Après dépôt, le dossier fait l'objet d'un avis technique du SDIS. Les travaux démarrent une fois la validation obtenue. À l'issue des travaux, une visite de réception est organisée. Le jour des essais, le SDIS vérifie notamment l'accessibilité carrossable, la stabilité de la plateforme, le bon fonctionnement du dispositif d'aspiration, la présence de l'anti-vortex, la signalisation et le marquage, et le volume effectivement disponible. Un test d'aspiration à 60 m³/h pendant 2 heures peut être réalisé selon les pratiques locales. La reconnaissance opérationnelle positive conduit au référencement du PEI dans le fichier SDIS, rendant la réserve officiellement intégrée au dispositif DECI.

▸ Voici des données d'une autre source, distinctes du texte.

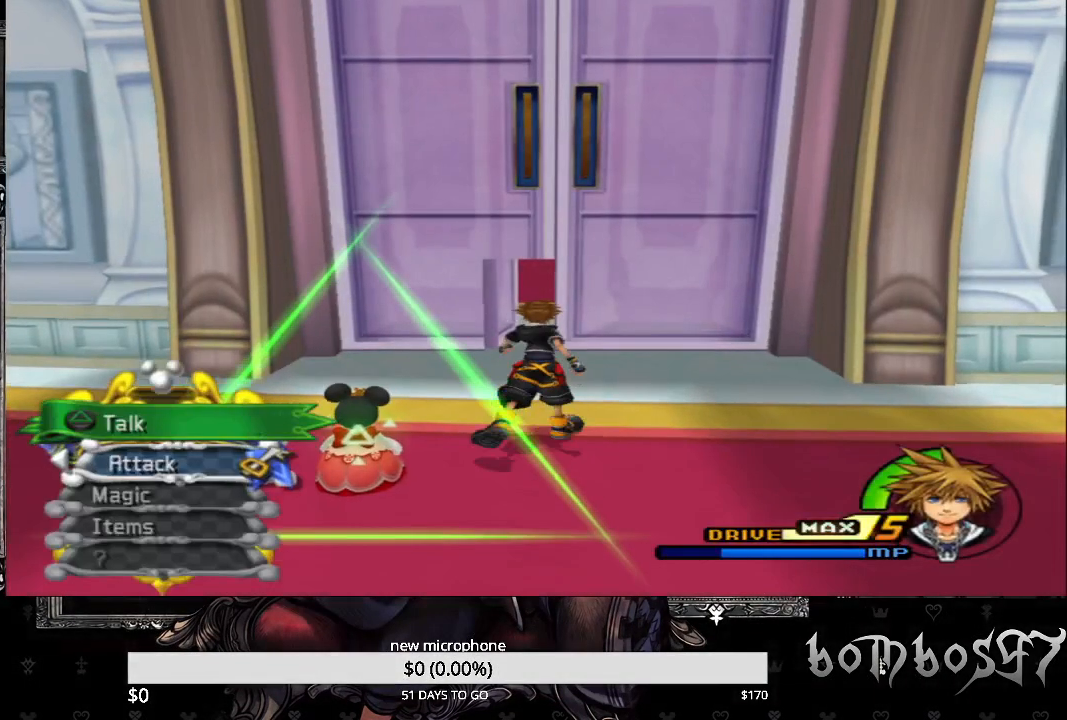
{"buttons": [], "left_stick": "up", "right_stick": "center", "events": []}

Quelle signalisation installer sur la citerne incendie ?

Tout PEI de type réserve doit être identifiable sans ambiguïté par les sapeurs-pompiers en intervention. Le marquage apposé sur la citerne ou à proximité immédiate doit comporter la mention « CITERNE INCENDIE », la mention « EAU NON POTABLE » accompagnée du pictogramme correspondant, ainsi que la capacité utile en m³. La hauteur des caractères doit atteindre au moins 30 mm pour rester lisible à distance. Ce marquage doit être permanent, résistant aux intempéries et visible depuis le point d'accès.La numérotation et l'identification du PEI selon le système retenu par le RDDECI local permettent sa mise à jour dans le référencement SDIS et facilitent la gestion des indisponibilités. La confusion avec des équipements d'eau potable constitue un risque opérationnel réel : le marquage « EAU NON POTABLE » est donc une obligation, pas une recommandation.

Comment organiser la maintenance et la traçabilité du PEI ?

La maintenance du PEI relève du propriétaire ou de l'exploitant pour les PEI privés. Elle comprend a minima une inspection annuelle couvrant le contrôle visuel de l'état de la citerne ou du réservoir, la vérification du niveau d'eau, l'état des raccords et de la signalisation, l'accessibilité de la plateforme et des dispositifs d'aspiration, et un test d'aspiration si le dispositif le permet. Des vérifications visuelles mensuelles peuvent être demandées selon le RDDECI. Des contrôles hydrauliques plus approfondis sont réalisés tous les 2 à 3 ans selon les départements.Toutes les opérations doivent être consignées dans un registre de maintenance daté et signé, présentable en cas de contrôle SDIS. En cas d'indisponibilité du PEI (réparations, vidange, travaux), le SDIS et la commune doivent en être informés, et la remise en service fait l'objet d'une confirmation. Une réserve existante mais dont l'accès est obstrué ou dont le dispositif d'aspiration est défaillant peut être déclarée non conforme lors d'une reconnaissance opérationnelle.